Nuclear weapons production demands a climate of secrecy, of profiteering for some, while ignoring and denying the truth about its consequences upon everyone: uncontrollable pollution, disease for the workers at every stage from mining to manufacture, storage, testing, to say nothing of the possibility of ever using one. Nuclear weapons threaten the moral psyche of all of humanity that is so intimately linked to each other in the grand Story of Sacred Creation and in the mind and heart of the Creating One.
Uranium and Indigenous Peoples
In 2009 the European Commission found that approximately 70% of uranium used in nuclear reactors is sourced from the homelands of indigenous minorities worldwide. The Mirarr people of Australia believe that this constitutes an unfair impact on indigenous people now and into the future. They suffer the dangers and long term impacts of the front end of the nuclear fuel cycle; many live without the awareness of the impacts that uranium mining has on the lives of others.
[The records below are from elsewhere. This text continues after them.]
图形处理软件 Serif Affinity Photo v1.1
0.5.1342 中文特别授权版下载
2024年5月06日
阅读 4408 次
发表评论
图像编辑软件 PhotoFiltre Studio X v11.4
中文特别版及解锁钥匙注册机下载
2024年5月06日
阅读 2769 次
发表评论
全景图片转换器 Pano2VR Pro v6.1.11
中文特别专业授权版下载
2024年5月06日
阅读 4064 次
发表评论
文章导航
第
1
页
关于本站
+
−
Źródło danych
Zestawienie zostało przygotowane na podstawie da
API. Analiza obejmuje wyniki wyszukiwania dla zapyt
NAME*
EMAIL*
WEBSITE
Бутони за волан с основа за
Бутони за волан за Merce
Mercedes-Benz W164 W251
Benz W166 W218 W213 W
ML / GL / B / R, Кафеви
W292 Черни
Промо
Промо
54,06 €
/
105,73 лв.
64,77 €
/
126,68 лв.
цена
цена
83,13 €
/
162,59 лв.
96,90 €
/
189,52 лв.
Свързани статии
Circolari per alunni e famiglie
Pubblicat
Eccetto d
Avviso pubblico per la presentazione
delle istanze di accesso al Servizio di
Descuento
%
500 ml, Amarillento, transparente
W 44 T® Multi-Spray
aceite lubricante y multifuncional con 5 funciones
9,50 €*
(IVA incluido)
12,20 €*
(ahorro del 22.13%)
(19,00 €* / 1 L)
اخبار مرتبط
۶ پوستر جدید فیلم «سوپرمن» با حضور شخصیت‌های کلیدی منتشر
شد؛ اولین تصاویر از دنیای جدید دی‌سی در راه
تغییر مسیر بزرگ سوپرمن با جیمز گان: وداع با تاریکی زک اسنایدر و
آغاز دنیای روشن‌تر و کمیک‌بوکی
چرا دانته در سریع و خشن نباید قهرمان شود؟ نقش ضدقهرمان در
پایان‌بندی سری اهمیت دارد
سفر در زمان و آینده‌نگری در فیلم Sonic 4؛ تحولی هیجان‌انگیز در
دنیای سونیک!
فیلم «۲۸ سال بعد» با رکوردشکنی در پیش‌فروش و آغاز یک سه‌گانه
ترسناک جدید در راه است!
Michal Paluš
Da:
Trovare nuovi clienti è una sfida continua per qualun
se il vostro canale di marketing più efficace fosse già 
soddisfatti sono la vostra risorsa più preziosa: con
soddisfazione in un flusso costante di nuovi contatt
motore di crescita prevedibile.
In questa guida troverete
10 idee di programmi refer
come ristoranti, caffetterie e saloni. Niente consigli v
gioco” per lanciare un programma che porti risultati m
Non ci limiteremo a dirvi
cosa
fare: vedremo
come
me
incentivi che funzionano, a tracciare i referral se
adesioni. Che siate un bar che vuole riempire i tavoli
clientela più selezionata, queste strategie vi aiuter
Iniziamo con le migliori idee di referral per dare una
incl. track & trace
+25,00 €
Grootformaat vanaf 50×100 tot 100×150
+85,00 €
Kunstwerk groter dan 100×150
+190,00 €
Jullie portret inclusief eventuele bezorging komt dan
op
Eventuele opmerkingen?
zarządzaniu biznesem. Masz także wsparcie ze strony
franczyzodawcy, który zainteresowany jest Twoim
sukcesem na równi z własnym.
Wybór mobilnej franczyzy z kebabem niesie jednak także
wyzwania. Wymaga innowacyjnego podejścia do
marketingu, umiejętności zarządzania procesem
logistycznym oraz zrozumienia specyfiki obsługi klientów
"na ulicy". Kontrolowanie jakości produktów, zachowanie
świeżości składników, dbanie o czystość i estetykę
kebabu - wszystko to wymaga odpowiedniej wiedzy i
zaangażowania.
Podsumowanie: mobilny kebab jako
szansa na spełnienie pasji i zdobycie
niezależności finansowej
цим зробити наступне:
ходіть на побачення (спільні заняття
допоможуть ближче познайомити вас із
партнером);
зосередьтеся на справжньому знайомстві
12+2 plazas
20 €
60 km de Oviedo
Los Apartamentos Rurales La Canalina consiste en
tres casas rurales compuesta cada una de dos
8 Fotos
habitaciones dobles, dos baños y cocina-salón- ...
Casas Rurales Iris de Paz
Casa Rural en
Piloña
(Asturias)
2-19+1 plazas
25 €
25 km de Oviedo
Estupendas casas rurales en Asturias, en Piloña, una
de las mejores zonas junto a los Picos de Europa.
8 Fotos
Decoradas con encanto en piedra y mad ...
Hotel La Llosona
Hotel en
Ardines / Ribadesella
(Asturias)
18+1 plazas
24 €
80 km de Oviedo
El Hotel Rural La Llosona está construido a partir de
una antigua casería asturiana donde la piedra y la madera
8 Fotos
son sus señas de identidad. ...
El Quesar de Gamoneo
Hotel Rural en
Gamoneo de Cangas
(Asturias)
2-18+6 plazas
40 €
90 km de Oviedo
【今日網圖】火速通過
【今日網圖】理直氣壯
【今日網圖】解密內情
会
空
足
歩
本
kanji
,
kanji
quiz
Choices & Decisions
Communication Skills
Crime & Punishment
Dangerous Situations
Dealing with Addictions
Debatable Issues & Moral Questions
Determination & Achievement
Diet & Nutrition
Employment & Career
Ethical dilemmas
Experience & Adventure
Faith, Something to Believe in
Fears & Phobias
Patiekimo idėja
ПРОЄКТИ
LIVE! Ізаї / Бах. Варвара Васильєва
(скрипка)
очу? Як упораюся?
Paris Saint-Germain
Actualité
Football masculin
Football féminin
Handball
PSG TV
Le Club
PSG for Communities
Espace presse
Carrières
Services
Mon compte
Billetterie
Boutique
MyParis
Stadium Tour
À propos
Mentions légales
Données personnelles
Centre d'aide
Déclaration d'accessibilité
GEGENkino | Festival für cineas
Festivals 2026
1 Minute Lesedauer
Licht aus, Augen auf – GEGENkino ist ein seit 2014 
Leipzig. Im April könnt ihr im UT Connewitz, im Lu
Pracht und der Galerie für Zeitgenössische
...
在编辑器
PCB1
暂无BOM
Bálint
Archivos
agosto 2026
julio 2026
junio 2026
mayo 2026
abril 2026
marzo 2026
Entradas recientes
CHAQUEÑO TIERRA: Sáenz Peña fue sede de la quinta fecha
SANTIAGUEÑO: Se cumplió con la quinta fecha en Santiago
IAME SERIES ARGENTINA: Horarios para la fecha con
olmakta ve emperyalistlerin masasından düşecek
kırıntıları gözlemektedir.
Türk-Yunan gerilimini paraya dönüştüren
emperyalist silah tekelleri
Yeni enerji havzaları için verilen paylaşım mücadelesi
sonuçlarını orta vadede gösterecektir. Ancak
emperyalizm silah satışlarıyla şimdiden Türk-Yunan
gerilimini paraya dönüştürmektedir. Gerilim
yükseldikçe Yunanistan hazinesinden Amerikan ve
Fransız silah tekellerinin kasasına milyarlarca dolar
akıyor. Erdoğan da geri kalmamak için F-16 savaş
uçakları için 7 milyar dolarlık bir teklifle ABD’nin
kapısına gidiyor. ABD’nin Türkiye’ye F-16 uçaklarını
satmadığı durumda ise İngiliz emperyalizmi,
Those of us privileged to hear Corbin Harney (the late Spiritual Leader of the Western Shoshone Nation First People of the Land), speak at the Nuclear Test Site in the Nevada Desert heard a similar message. Their sacred lands were desecrated by detonating more than 1000 nuclear bombs during the 5 decades following 1945. More than 30,000 more nuclear weapons continued to be produced, tested and stored or gradually dismantled (following the various nonproliferation treaties since 1970).
The damage of the ‘fall out’ of these tests in terms of pollution of the sacred resources of air, land, and water cannot be measured. Impacts have caused incalculable kinds of fatal diseases among humans (such as cancers), plants, and animals residing in the thousands of square acres which surround the Nuclear Test Site. Damage extends beyond this area and can last for generations.
A Bulletin of Atomic Scientists’ analysis estimates that the financial cost over the last seventy years for the nuclear industrial complex alone is approximately 10 trillion dollars.
Question: How can we transform this industry into truly life-enhancing alternative projects that sustain the fullness of life for all? Please add your suggestions to Comments.
Megan Rice, anti-nuclear activist, is my SHCJ sister. She focused global attention on the multiple evils of uranium production (and the lax security of the U.S. facilities) when in July, 2012 she, Michael R. Walli, and Gregory I. Boertje-Obed conducted a peaceful protest at the Y-12 National Security Complex in Oak Ridge, TN, facility. She was released from prison in May, 2015.